Маркиз говорил теперь мало, не повышая голоса; он то прогуливался туда-сюда по площадке от бастиона к цоколю креста, то сидел на ступеньках возле него, чувствуя, что и его начинает охватывать тревога, написанная на всех лицах, звучащая в каждом слове, произносимом этими несчастными людьми.
Они расходились по одному, по двое, оборачиваясь, чтобы еще раз взглянуть на чистейшее небо, на эти выжженные поля и на далекие, не покрытые снегом горы, из-за которых уже много месяцев подряд не показывалось ни облачка.
Даже господа из клуба, которые поднимались наверх не для того, чтобы подышать свежим воздухом, а посмотреть, как и простые крестьяне, на бронзовое небо, на прозрачный горизонт и на дымящуюся Этну, даже они не рассуждали больше о мэре, о советниках, о жалких муниципальных интригах, из-за которых обычно тотчас же начинали спорить, едва сходились вместе.
— Этот год будет еще хуже прежнего!
— Мелкие кражи уже не берутся в расчет!
— А что вы хотите? Голод — плохой советчик.
— Надо подумать о наших делах, маркиз!
— У каждого свои заботы! — отвечал он.
И поскольку однажды вечером вместе с другими пришел наверх и кавалер Пергола, его кузен, с которым он порвал отношения, маркиз вынужден был обратиться и к нему, раз уж тот первым поздоровался с ним.
Кавалер — то ли нарочно, то ли случайно — затронул его слабое место, спросив, правда ли, что в этом году он будет пользоваться в Марджителло молотилкой.
— Может быть, для пробы одолжу ее у провинциальной аграрной комиссии.
— Вы-то в силах это сделать. А мелкие хозяева?
— Все дело в том, чтобы подвозить снопы. Расходы с лихвой окупились бы быстротой и качеством работы. Марджителло ведь в самом центре… Мы имеем то, что заслуживаем, — добавил он. — Не думаем, что надо бы объединиться, собрать наши силы в кулак. Я бы хотел показать пример, но у меня просто опускаются руки! Мы не доверяем друг другу! Не желаем ни тревожить себя, ни рисковать, занявшись спекуляцией. Мы словно дети, которые ждут, что их покормят с ложечки… Хотим все получить готовеньким!
— Золотые слова!
— Наши вина закупает Франция за гроши, а потом возвращает их нам же, превращенными в бордо. Наше оливковое масло годится лишь на мыло или для смазки машин, а ведь у нас, между прочим, лучшие в мире оливки. Я делал вино просто ради интереса, и оно заткнет за пояс все бордо, все хересы, все рейнские на свете. А мои оливки дадут сто очков вперед оливкам из Лукки или Ниццы… Только надо все производить в большом количестве, экспортировать… Я уж не говорю о сырах, о сливочном масле!..
Они остались там, наверху, одни, не заметив, что время уже позднее: обмануло полнолуние.
Напоследок кавалер Пергола сказал маркизу:
— К сожалению, все это так! Мы все еще полуварвары!.. Вот даже если взять нас с вами, раз уж представился такой случай, мы ведь давно смотрим друг на друга исподлобья. А почему? Из-за предрассудка. Я не венчался в церкви! Это мое тяжкое преступление. Ваш дядя не хочет даже издали видеть свою дочь! Вы точно так же поступаете со мною.
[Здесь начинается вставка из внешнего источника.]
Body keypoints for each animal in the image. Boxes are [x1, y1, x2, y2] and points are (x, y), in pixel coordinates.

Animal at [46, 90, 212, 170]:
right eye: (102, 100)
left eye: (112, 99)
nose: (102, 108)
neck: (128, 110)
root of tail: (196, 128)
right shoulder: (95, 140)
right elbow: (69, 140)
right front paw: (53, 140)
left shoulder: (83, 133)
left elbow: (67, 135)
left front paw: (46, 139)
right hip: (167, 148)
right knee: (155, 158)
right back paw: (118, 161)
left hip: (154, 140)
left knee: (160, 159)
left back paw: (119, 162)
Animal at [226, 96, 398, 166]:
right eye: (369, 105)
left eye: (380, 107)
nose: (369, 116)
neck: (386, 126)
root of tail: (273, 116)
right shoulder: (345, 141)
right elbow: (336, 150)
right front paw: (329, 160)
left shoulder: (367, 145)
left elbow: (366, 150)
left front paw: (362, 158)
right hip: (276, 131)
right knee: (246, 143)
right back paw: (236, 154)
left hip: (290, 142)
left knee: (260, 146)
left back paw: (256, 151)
— Вы не правы, кузен! Вы ведь отлучены от церкви, разве не знаете? И заставляете жить в смертном грехе эту несчастную!
— Только потому, что какой-то грязный священник не брызнул на нас несколькими каплями подсоленной воды?
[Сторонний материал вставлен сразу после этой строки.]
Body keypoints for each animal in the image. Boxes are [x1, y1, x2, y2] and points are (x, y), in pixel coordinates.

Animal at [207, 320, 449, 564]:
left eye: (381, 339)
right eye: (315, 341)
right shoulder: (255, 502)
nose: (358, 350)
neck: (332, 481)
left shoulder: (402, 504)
— Освященной, кузен! Богу так угодно!
— Какому богу? Кто видел этого бога?
— Я отвечу вам так же, как дон Сильвио Ла Чура, когда дон Аквиланте хотел доказать ему, что в святой троице на самом деле четверо — отец, сын, святой дух и бог, являющий собой совокупность всех троих.
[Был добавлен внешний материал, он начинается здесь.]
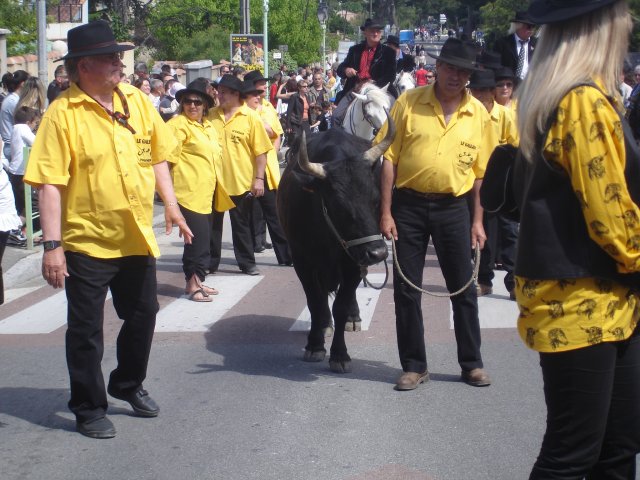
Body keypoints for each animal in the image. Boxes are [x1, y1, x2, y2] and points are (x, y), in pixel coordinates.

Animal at [276, 121, 396, 376]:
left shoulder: (352, 262)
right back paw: (324, 325)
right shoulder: (303, 261)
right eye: (339, 205)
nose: (378, 253)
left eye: (376, 199)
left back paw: (353, 317)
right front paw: (315, 345)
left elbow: (340, 305)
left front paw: (340, 354)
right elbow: (315, 301)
— И что же ответил этот скотина?
— «Трое! Трое! Трое!» Опустился на колени и поцеловал землю… Оставим этот разговор.
— Хорошо, пусть я отлученный, какой ни на есть, а все равно живу не хуже других. Что мне это так называемое отлучение? Ничего. А будь оно настоящим, на меня обрушились бы все беды, какие только есть на свете: мои поля не давали бы урожая, мои дела шли бы из рук вон плохо. А ведь все наоборот! Взгляните туда. Какой прок в том, что эти глупцы толпой следуют за доном Сильвио, читая молитвы, шествуют с крестом и фонарями по улицам? Только стирают себе обувь и тратят силы. Вот уже сколько месяцев, призывая дождь, они каждый вечер ходят по кругу, наводя тоску на людей. Если бы действительно существовал бог, посылающий нам дождь или вёдро, он должен был бы наконец смилостивиться. Но дождь не идет и не пойдет до тех пор, пока по законам природы…
— Природа? Что это такое?
— Земля, небо, вселенная, материя. Кроме этого, нет ничего больше! Дождь идет, когда он должен идти, когда может идти. И если мы умираем с голоду, то природу это не волнует. Мы ничтожные букашки перед лицом мироздания.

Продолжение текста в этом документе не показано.